Janet picked the qualification at the War Eagle Invitational Meet in the USA, where she clocked a time of 23.10s in the women’s 200m final and has also represented Ghana at various events but failed to perform.The Ghanaian sprinter made her debut at this year’s World championship as she missed out at the World Championship in China after being denied an entry visa.
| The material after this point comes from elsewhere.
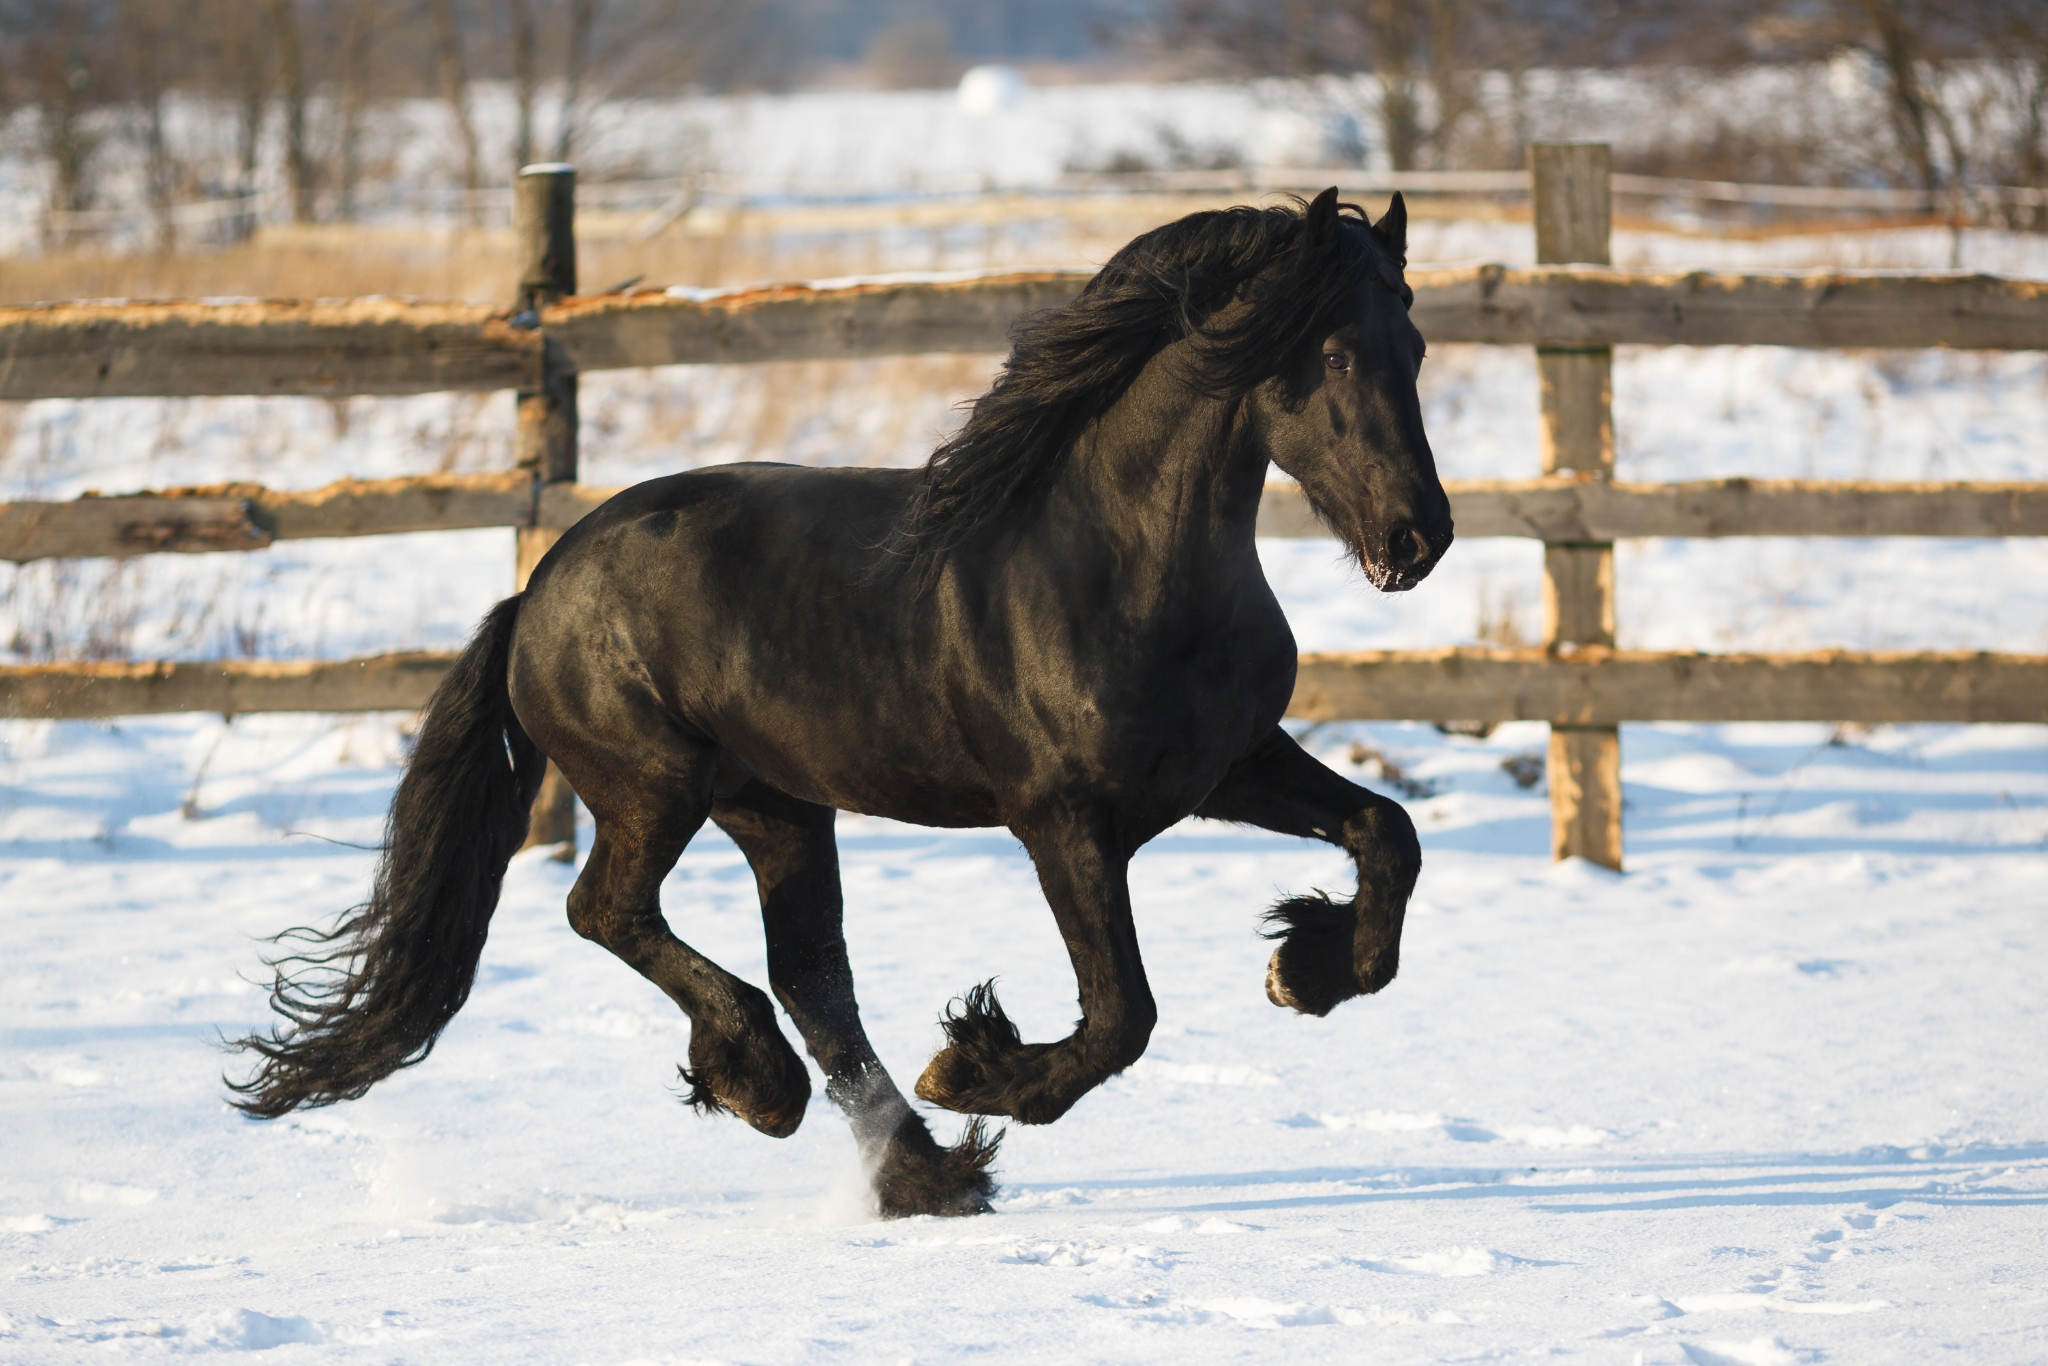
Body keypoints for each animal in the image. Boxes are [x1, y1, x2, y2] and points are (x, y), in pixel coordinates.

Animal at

She went into this competition ranked 25th in the world.Janet came 4th in the heat of the women's 200m with a time of 23.77 seconds where she hoped to make it to the next round as one of the fastest losers but failed to make it to the next stage.

EMMANUEL DASOR

The 22-year-old qualified for the Championship posting a personal best, 45.43s at the National Collegiate Athletic Association (NCAA) D1 event earlier in the season.Dasor has represented Ghana at both continental and world championships since winning bronze in the men’s 4*100m at the 2015 All Africa Games.Dasor went into the IAAF competition ranked 41st in the World but failed to participate in the 6th heat of the men’s 400m due to a knee injury.

ALEX AMANKWAH

Alex Amankwaah had a national record of 1min: 44.80 seconds in 800metres earlier in the year which secured him qualification to the championship.It was the second time that Amankwaah qualified for the IAAF World Championship but made his first appearance after missing out on the 2015 edition in China after being denied entry visa.
The 25-year-old went into the competition with many Ghanaians hoping he could win a medal for team Ghana but failed to do so as he finished 4th in the men’s 800m with a time of 1:47:22.
With Tokyo 2020 in sight, a great deal of work is needed to represent a formidable team to represent team Ghana at the Olympics.